Small and medium reactors | Power plant design
SMRs on the radar in the USA6 November 2010
In September, American Nuclear Society released a report on licensing issues relating to small and medium sized reactors and the US regulator asked its staff to look into steps that could improve the review of license applications for SMRs.
The American Nuclear Society has released a report on generic US licensing issues relating to small and medium sized reactors.
The report comprises a set of white papers put together by the ANS Special Committee on SMR Generic Licensing Issues (http://www.ans.org/pi/smr/ans-smr-report.pdf), which was established by ANS president Tom Sanders earlier this year. The committee worked collaboratively with the US Department of Energy (DOE), the Nuclear Energy Institute (NEI), EPRI, and the IAEA.
Over the last six months the committee has put together eight white papers covering licensing framework issues (four papers), licensing application issues (two papers) and licensing design and manufacturing issues (two papers). A further six white papers are under way, scheduled for completion by November 2010.

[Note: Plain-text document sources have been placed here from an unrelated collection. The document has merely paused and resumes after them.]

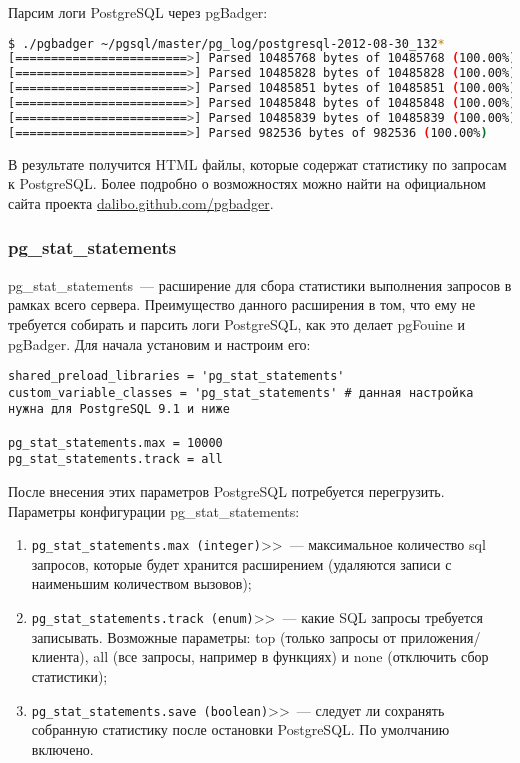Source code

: Парсим логи PostgreSQL через pgBadger:

\begin{lstlisting}[language=Bash,label=lst:sql_performance11,caption=Запуск pgBadger]
$ ./pgbadger ~/pgsql/master/pg_log/postgresql-2012-08-30_132*
[========================>] Parsed 10485768 bytes of 10485768 (100.00%)
[========================>] Parsed 10485828 bytes of 10485828 (100.00%)
[========================>] Parsed 10485851 bytes of 10485851 (100.00%)
[========================>] Parsed 10485848 bytes of 10485848 (100.00%)
[========================>] Parsed 10485839 bytes of 10485839 (100.00%)
[========================>] Parsed 982536 bytes of 982536 (100.00%)
\end{lstlisting}

В результате получится HTML файлы, которые содержат статистику по запросам к PostgreSQL. Более подробно о возможностях можно найти на официальном сайта проекта \href{http://dalibo.github.com/pgbadger/}{dalibo.github.com/pgbadger}.

\subsubsection{pg\_stat\_statements}

pg\_stat\_statements~--- расширение для сбора статистики выполнения запросов в рамках всего сервера. Преимущество данного расширения в том, что ему не требуется собирать и парсить логи PostgreSQL, как это делает pgFouine и pgBadger. Для начала установим и настроим его:

\begin{lstlisting}[label=lst:sql_performance12,caption=Настройка pg\_stat\_statements в postgresql.conf]
shared_preload_libraries = 'pg_stat_statements'
custom_variable_classes = 'pg_stat_statements' # данная настройка нужна для PostgreSQL 9.1 и ниже

pg_stat_statements.max = 10000
pg_stat_statements.track = all
\end{lstlisting}

После внесения этих параметров PostgreSQL потребуется перегрузить. Параметры конфигурации pg\_stat\_statements:

\begin{enumerate}
  \item \lstinline!pg_stat_statements.max (integer)!>>~--- максимальное количество sql запросов, которые будет хранится расширением (удаляются записи с наименьшим количеством вызовов);
  \item \lstinline!pg_stat_statements.track (enum)!>>~--- какие SQL запросы требуется записывать. Возможные параметры: top (только запросы от приложения/клиента), all (все запросы, например в функциях) и none (отключить сбор статистики);
  \item \lstinline!pg_stat_statements.save (boolean)!>>~--- следует ли сохранять собранную статистику после остановки PostgreSQL. По умолчанию включено.
\end{enumerate}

Fee structure for SMRs has been one of the main issues. Currently the Nuclear Regulatory Commission (NRC) collects 90% of its annual appropriated budget through fees collected from nuclear power plant utilities. The SMR Special Committee report recommends that the NRC implements a sliding scale for annual fees ranging from $110,000 for 250MWt plants up to $4.72 million for 2000MWt plants. Plants with intermediate power ratings would be charged the minimum plus $2.60/kWt.
Also, the committee says that small reactors up to 300MWe should be exempt from some insurance requirements. A current exemption for small reactors less than 100MWe for secondary insurance should be extended to all small reactors rated less than 300MWe. It also says that SMRs should be allowed to pay less for property insurance than the currently required $1.06 billion, based on a 1000MWe plant. The committee recommends that a common SMR trust fund be set up instead. Such a fund could be administered similar to the existing decommissioning trust fund. Alternately, facilities could have an agreement with a common industry organization, such as Institute of Nuclear Power Operations (INPO), to provide funds to cover cleanup and stabilization costs of accidents involving SMRs.

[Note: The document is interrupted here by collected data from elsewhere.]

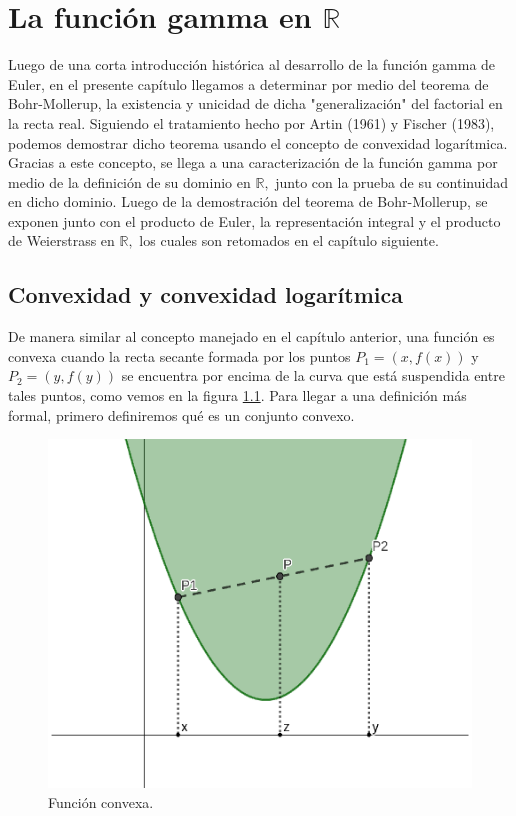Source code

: %
\chapter{La función gamma en $\mathbb{R}$}
Luego de una corta introducción histórica al desarrollo de la función gamma de Euler, en el presente capítulo llegamos a determinar por medio del teorema de Bohr-Mollerup, la existencia y unicidad de dicha "generalización" del factorial en la recta real. Siguiendo el tratamiento hecho por Artin (1961) y Fischer (1983), podemos demostrar dicho teorema usando el concepto de convexidad logarítmica. Gracias a este concepto, se llega a una caracterización de la función gamma por medio de la definición de su dominio en $\mathbb{R},$ junto con la prueba de su continuidad en dicho dominio. Luego de la demostración del teorema de Bohr-Mollerup, se exponen junto con el producto de Euler, la representación integral y el producto de Weierstrass en $\mathbb{R},$ los cuales son retomados en el capítulo siguiente. 

\section{Convexidad y convexidad logarítmica}
De manera similar al concepto manejado en el capítulo anterior, una función es convexa cuando la recta secante formada por los puntos $P_1 = (x,f(x))$ y $P_2 = (y,f(y))$ se encuentra por encima de la curva que está suspendida entre tales puntos, como vemos en la figura \ref{fig2_1}. Para llegar a una definición más formal, primero definiremos qué es un conjunto convexo.

\begin{figure}[htbp]
	\begin{center}
		\includegraphics[scale=0.5]{convexo.eps}
	\end{center}
	\caption{Función convexa.}
	\label{fig2_1}
\end{figure}

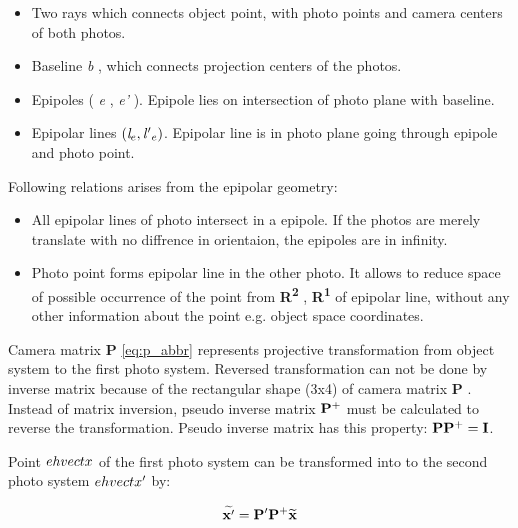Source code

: \documentclass[a4paper,12pt]{article}
\newcommand{\ematr}[1]{
{\bf #1}
}
\newcommand{\ehvect}[1]{
{\bf \widetilde{#1}}
}
\newcommand{\escal}[1]{
{\it #1}
}
\newcommand{\eucl}[1]{
{\bf R\textsuperscript{#1}}
}
\begin{document}
\begin{itemize}
\item Two rays which connects object point, with photo points and camera centers of both photos.
\item Baseline \escal{b}, which connects projection centers of the photos.
\item Epipoles (\escal{e}, \escal{e'}). Epipole lies on intersection of photo plane with baseline.
\item Epipolar lines  $(\escal{l}_{e}, \escal{l'}_{e})$. Epipolar line is in photo plane going through epipole and photo point.
\end{itemize}


\noindent Following relations arises from the epipolar geometry:
\begin{itemize}
\item All epipolar lines of  photo intersect in a epipole. If the photos are merely translate with no diffrence in orientaion, 
the epipoles are in infinity.
\item Photo point forms epipolar line in the other photo. It allows to reduce space of possible occurrence of the point 
      from \eucl{2}, \eucl{1} of epipolar line, without any other information about the point e.g. object space coordinates. 
\end{itemize}



Camera matrix \ematr{P} \eqref{eq:p_abbr} represents projective transformation from object system to the first photo system.
Reversed transformation can not be done by inverse matrix because of the rectangular shape (3x4) of 
camera matrix \ematr{P}. Instead of matrix inversion,  pseudo inverse matrix $\ematr{P}^{+}$ must be 
calculated to reverse the transformation. Pseudo inverse matrix has this property: $\ematr{P}\ematr{P}^{+} = \ematr{I}$.


Point $\\ehvect{x}$ of the  first photo system  
can be transformed into  
to the second photo system $\\ehvect{x'}$
by:

\begin{equation}
\ehvect{x'} =  \ematr{P'}\ematr{P}^{+}\ehvect{x}
\end{equation}
\end{document}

Another white paper suggests that NRC staffing requirements are excessive, and might affect their economic viability.
On the subject of physical security, the white paper recommends that a new NRC Regulatory Guide is needed to address specific design aspects of the SMRs and to provide guidance on physical security and IAEA safeguards. It also suggests the use of automation, remote plant operations, and remote security for SMRs be evaluated for applicability to SMR designs.
In separate news, in September NRC Commissioner George Apostolakis asked agency staff to take steps to improve the reviews of potential applications to licence small modular reactors.
The agency staff now has six months to produce a plan on how to more fully integrate the use of risk insights into pre-application activities and the potential review of small modular reactor applications.
“There is considerable interest in small modular reactors. The power level of these reactors would be significantly lower than that of existing reactors. Risk insights from probabilistic risk analyses could help focus resources on the most risk-significant aspects of a small modular reactor design and enhance the safety focus of review guidance in the near term,” said Apostolakis.
The NRC says US reactor vendors are working on several small modular reactor designs (including pressurized water reactors and sodium-cooled fast reactors). Utilities are discussing plans to install SMRs and the Department of Defense is studying the feasibility of using SMRs to power critical military installations.